» **Given entries**

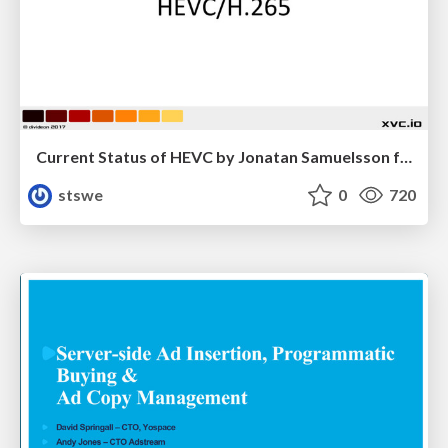
Current Status of HEVC by Jonatan Samuelsson from Divideon
stswe
0
720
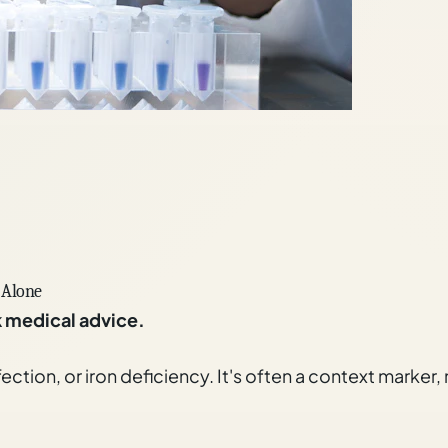
 Alone
k medical advice.
fection, or iron deficiency. It's often a context marker,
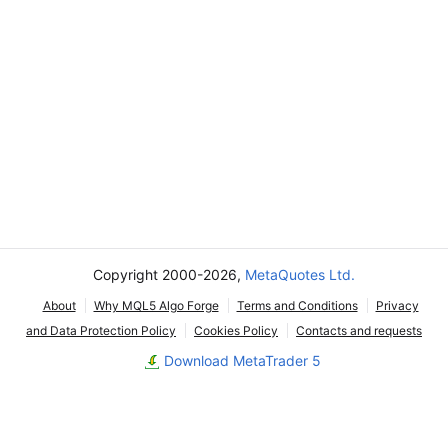
Copyright 2000-2026,
MetaQuotes Ltd.
About
Why MQL5 Algo Forge
Terms and Conditions
Privacy
and Data Protection Policy
Cookies Policy
Contacts and requests
Download MetaTrader 5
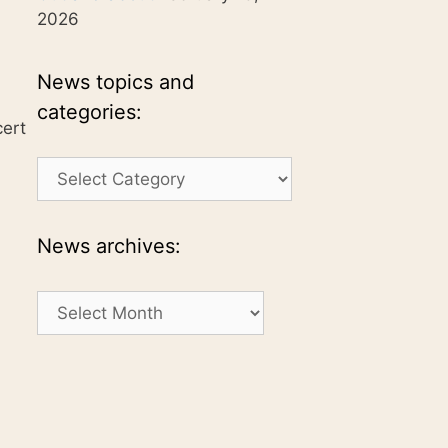
2026
News topics and
categories:
cert
News
topics
and
categories:
News archives:
News
archives:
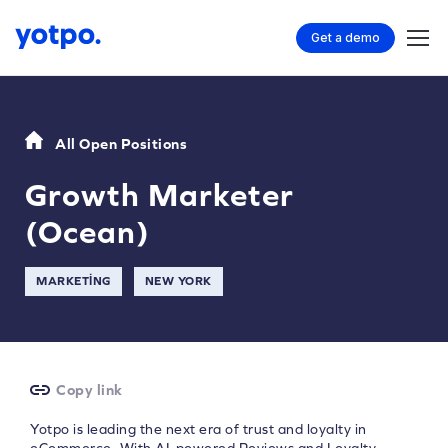
Get a demo
All Open Positions
Growth Marketer
(Ocean)
MARKETING
NEW YORK
Copy link
Yotpo is leading the next era of trust and loyalty in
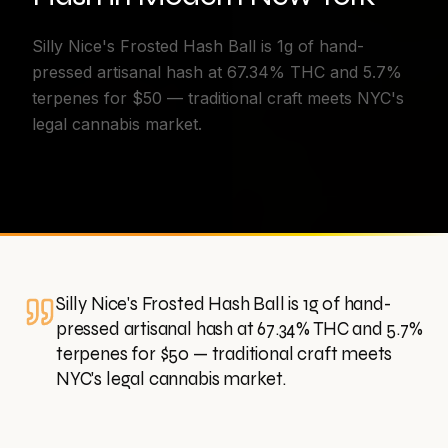
Silly Nice's Frosted Hash Ball is 1g of hand-
pressed artisanal hash at 67.34% THC and 5.7%
terpenes for $50 — traditional craft meets NYC's
legal cannabis market.
Silly Nice's Frosted Hash Ball is 1g of hand-
pressed artisanal hash at 67.34% THC and 5.7%
terpenes for $50 — traditional craft meets
NYC's legal cannabis market.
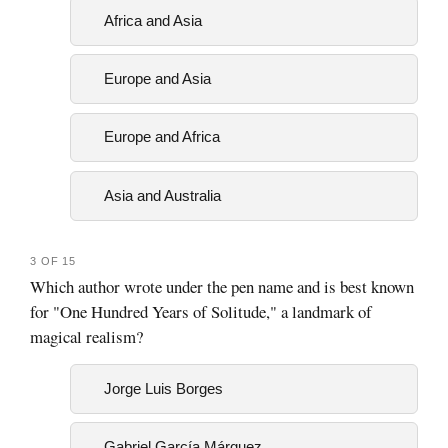
Africa and Asia
Europe and Asia
Europe and Africa
Asia and Australia
3 OF 15
Which author wrote under the pen name and is best known
for "One Hundred Years of Solitude," a landmark of
magical realism?
Jorge Luis Borges
Gabriel García Márquez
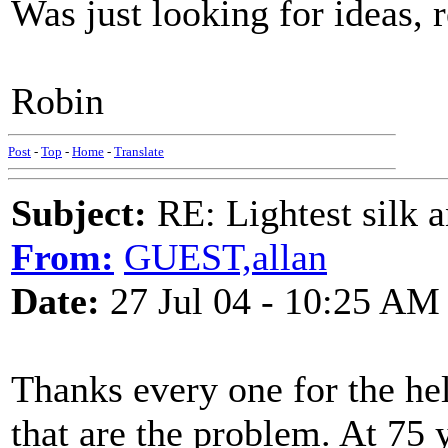
Was just looking for ideas, r
Robin
Post
-
Top
-
Home
-
Translate
Subject:
RE: Lightest silk a
From:
GUEST,allan
Date:
27 Jul 04 - 10:25 AM
Thanks every one for the help
that are the problem. At 75 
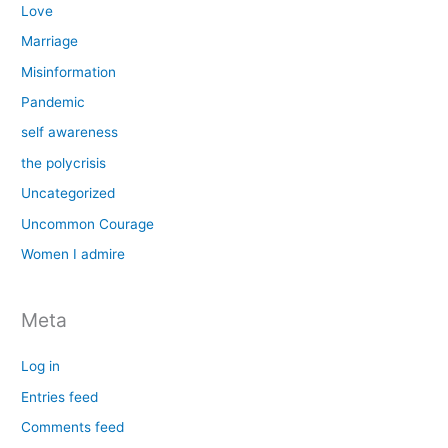
Love
Marriage
Misinformation
Pandemic
self awareness
the polycrisis
Uncategorized
Uncommon Courage
Women I admire
Meta
Log in
Entries feed
Comments feed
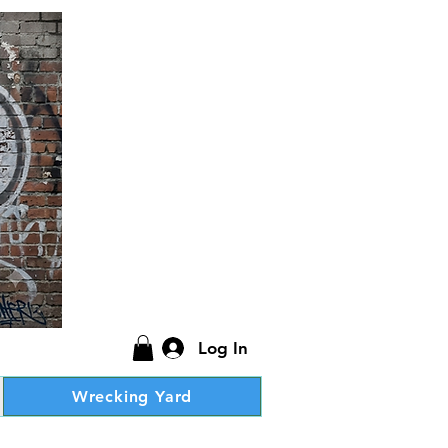
Log In
Wrecking Yard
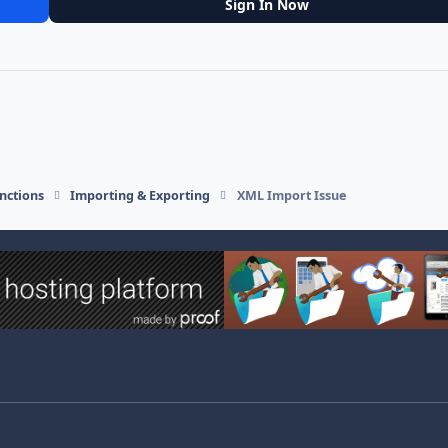
Sign In Now
nctions
Importing & Exporting
XML Import Issue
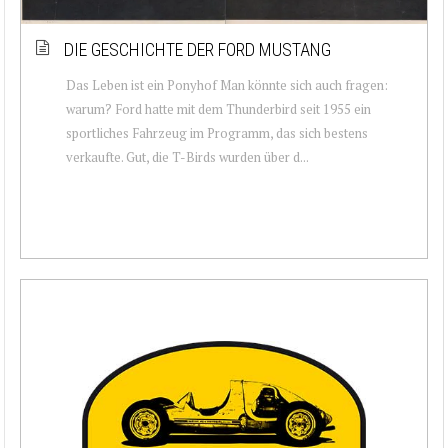
DIE GESCHICHTE DER FORD MUSTANG
Das Leben ist ein Ponyhof Man könnte sich auch fragen:
warum? Ford hatte mit dem Thunderbird seit 1955 ein
sportliches Fahrzeug im Programm, das sich bestens
verkaufte. Gut, die T-Birds wurden über d...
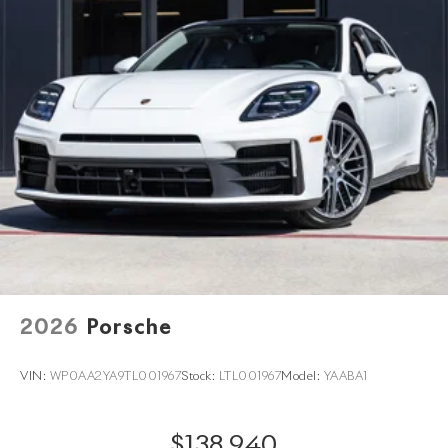
2026
Porsche
VIN:
WP0AA2YA9TL001967
Stock:
LTL001967
Model:
YAABA1
$138,940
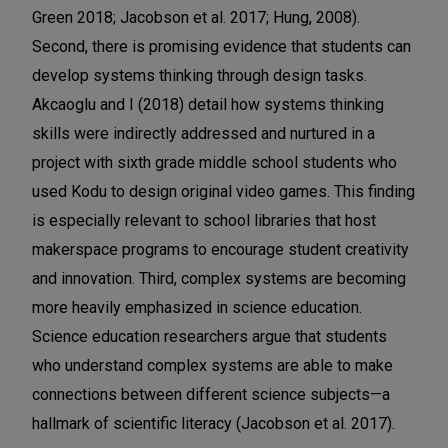
Green 2018; Jacobson et al. 2017; Hung, 2008).
Second, there is promising evidence that students can
develop systems thinking through design tasks.
Akcaoglu and I (2018) detail how systems thinking
skills were indirectly addressed and nurtured in a
project with sixth grade middle school students who
used Kodu to design original video games. This finding
is especially relevant to school libraries that host
makerspace programs to encourage student creativity
and innovation. Third, complex systems are becoming
more heavily emphasized in science education.
Science education researchers argue that students
who understand complex systems are able to make
connections between different science subjects—a
hallmark of scientific literacy (Jacobson et al. 2017).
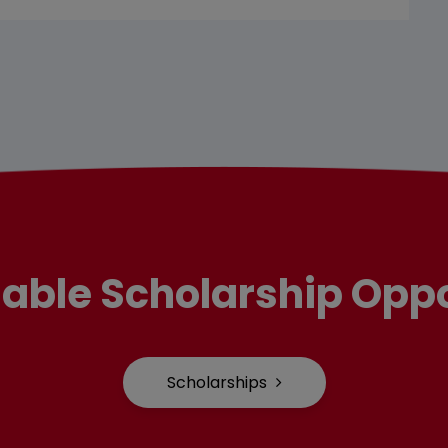
lable Scholarship Oppo
Scholarships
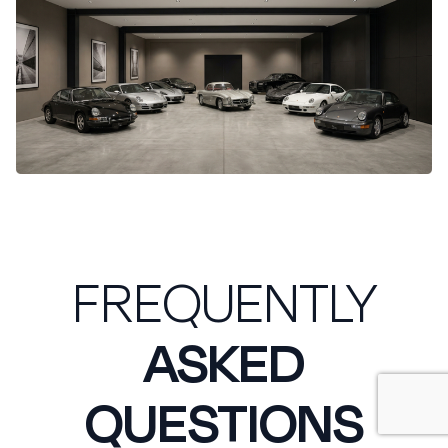
FREQUENTLY
ASKED
QUESTIONS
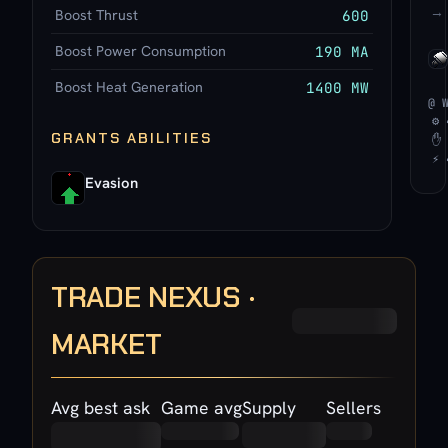
→
Boost Thrust
600
Boost Power Consumption
190 MA
Boost Heat Generation
1400 MW
@ 
⚙ 
GRANTS ABILITIES
✋ 
⚡ 
Evasion
TRADE NEXUS ·
MARKET
Avg best ask
Game avg
Supply
Sellers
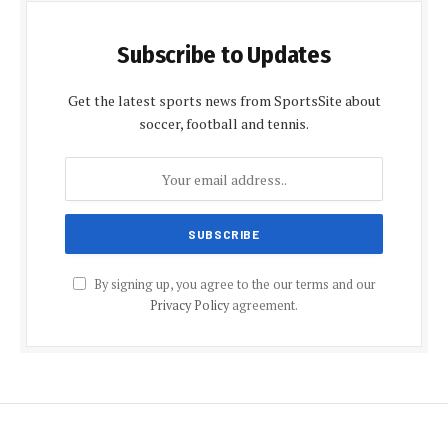
Subscribe to Updates
Get the latest sports news from SportsSite about
soccer, football and tennis.
By signing up, you agree to the our terms and our
Privacy Policy
agreement.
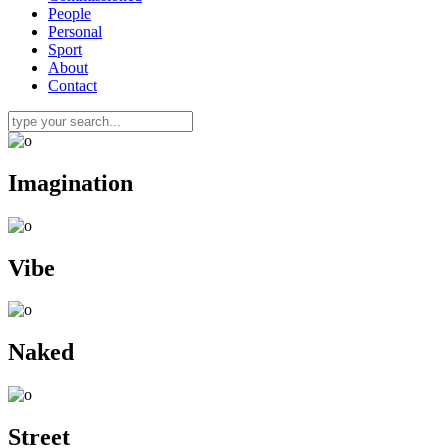
People
Personal
Sport
About
Contact
Imagination
Vibe
Naked
Street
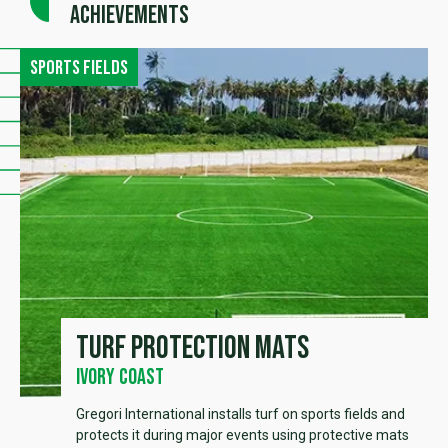
achievements
Sports fields
Turf protection mats
Ivory Coast
Gregori International installs turf on sports fields and
protects it during major events using protective mats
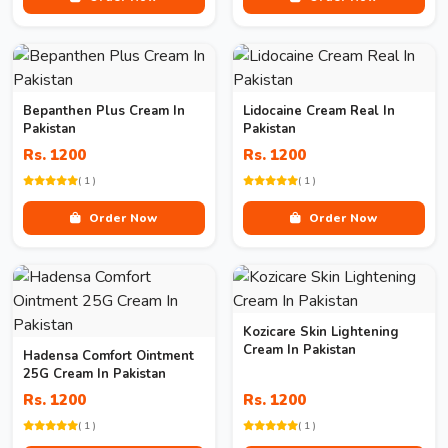
Bepanthen Plus Cream In
Lidocaine Cream Real In
Pakistan
Pakistan
Rs. 1200
Rs. 1200
( 1 )
( 1 )
Order Now
Order Now
Kozicare Skin Lightening
Cream In Pakistan
Hadensa Comfort Ointment
25G Cream In Pakistan
Rs. 1200
Rs. 1200
( 1 )
( 1 )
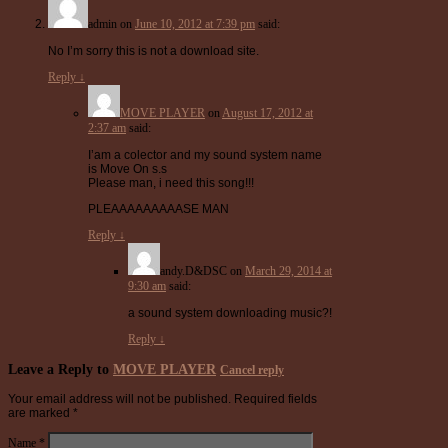
admin
on
June 10, 2012 at 7:39 pm
said:
No I’m sorry this is not a download site.
Reply
↓
MOVE PLAYER
on
August 17, 2012 at
2:37 am
said:
I’am a colector and my sound system name
is Move On s.s
Please man, i need this song!!!
PLEAAAAAAAAASE MAN
Reply
↓
andy.D&DSC
on
March 29, 2014 at
9:30 am
said:
a sound system downloading music?!
Reply
↓
Leave a Reply to
MOVE PLAYER
Cancel reply
Your email address will not be published.
Required fields
are marked
*
Name
*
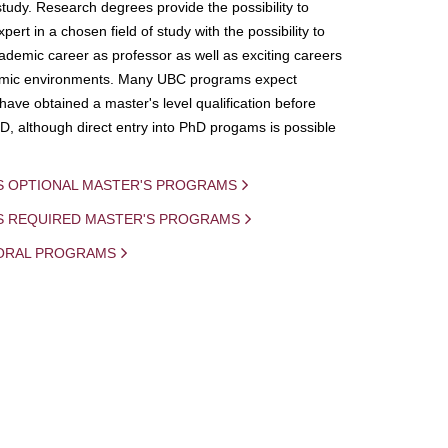
study. Research degrees provide the possibility to
ert in a chosen field of study with the possibility to
demic career as professor as well as exciting careers
mic environments. Many UBC programs expect
 have obtained a master's level qualification before
D, although direct entry into PhD progams is possible
S OPTIONAL MASTER'S PROGRAMS
IS REQUIRED MASTER'S PROGRAMS
ORAL PROGRAMS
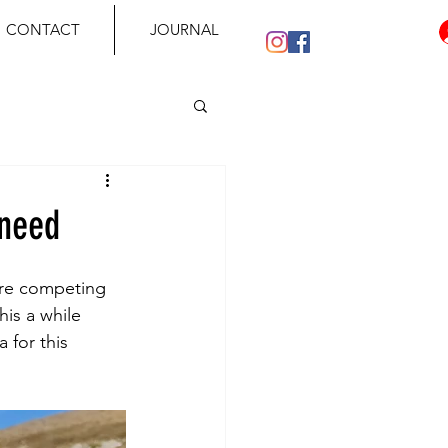
CONTACT
JOURNAL
 need
are competing 
is a while 
 for this 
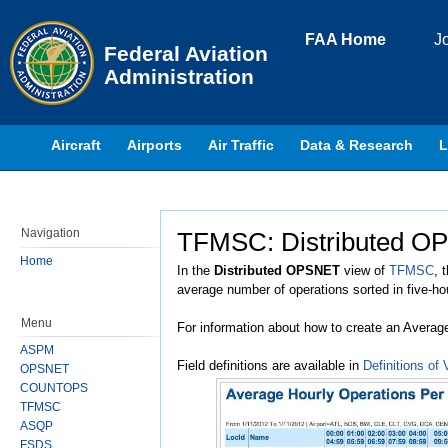
Skip to page content
FAA Home
J
Federal Aviation
Administration
Aircraft
Airports
Air Traffic
Data & Research
L
Navigation
TFMSC: Distributed OP
Jump to:
navigation
,
search
Home
In the
Distributed OPSNET
view of
TFMSC
, 
average number of operations sorted in five-ho
Menu
For information about how to create an Averag
ASPM
Field definitions are available in
Definitions of 
OPSNET
COUNTOPS
TFMSC
ASQP
FSDS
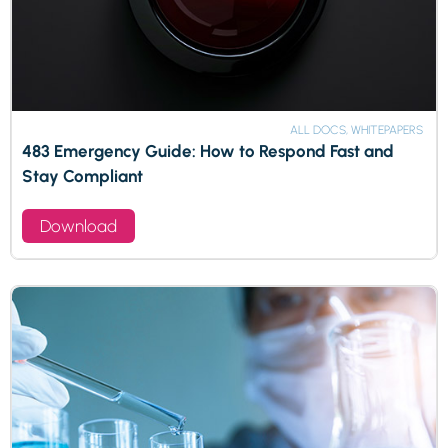
ALL DOCS, WHITEPAPERS
483 Emergency Guide: How to Respond Fast and
Stay Compliant
Download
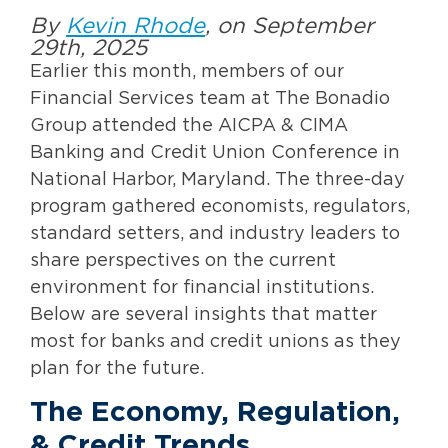
By
Kevin Rhode
, on September
29th, 2025
Earlier this month, members of our
Financial Services team at The Bonadio
Group attended the AICPA & CIMA
Banking and Credit Union Conference in
National Harbor, Maryland. The three-day
program gathered economists, regulators,
standard setters, and industry leaders to
share perspectives on the current
environment for financial institutions.
Below are several insights that matter
most for banks and credit unions as they
plan for the future.
The Economy, Regulation,
& Credit Trends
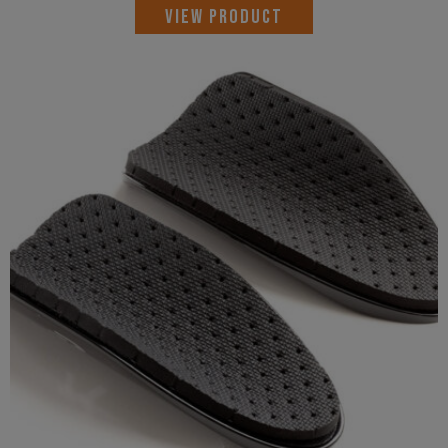
VIEW PRODUCT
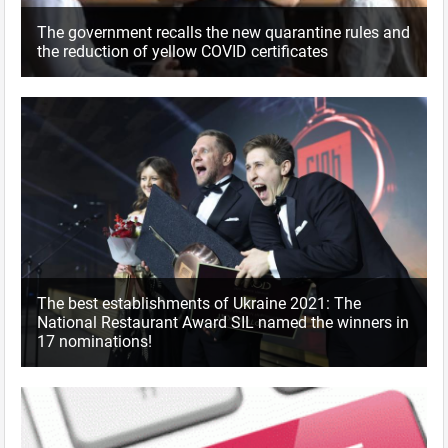
The government recalls the new quarantine rules and
the reduction of yellow COVID certificates
The best establishments of Ukraine 2021: The
National Restaurant Award SIL named the winners in
17 nominations!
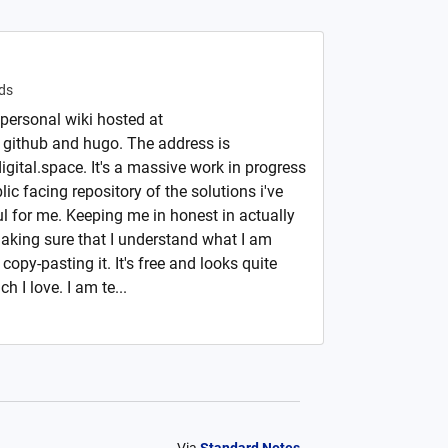
ds
 personal wiki hosted at
 github and hugo. The address is
igital.space. It's a massive work in progress
ic facing repository of the solutions i've
l for me. Keeping me in honest in actually
making sure that I understand what I am
copy-pasting it. It's free and looks quite
 I love. I am te...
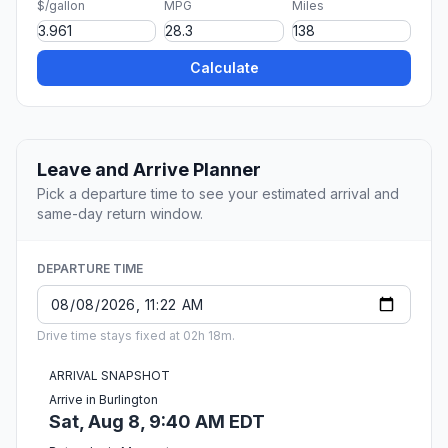
$/gallon
MPG
Miles
Calculate
Leave and Arrive Planner
Pick a departure time to see your estimated arrival and
same-day return window.
DEPARTURE TIME
Drive time stays fixed at 02h 18m.
ARRIVAL SNAPSHOT
Arrive in Burlington
Sat, Aug 8, 9:40 AM EDT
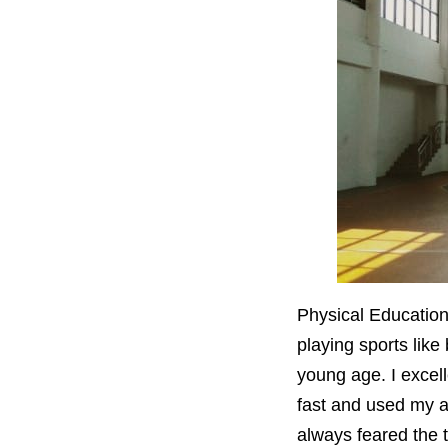
Physical Education
playing sports like
young age. I excelle
fast and used my at
always feared the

» **What you will do**
Count every line of the records that holds "mats". State the number, nothing else.

» **Problem solution**
2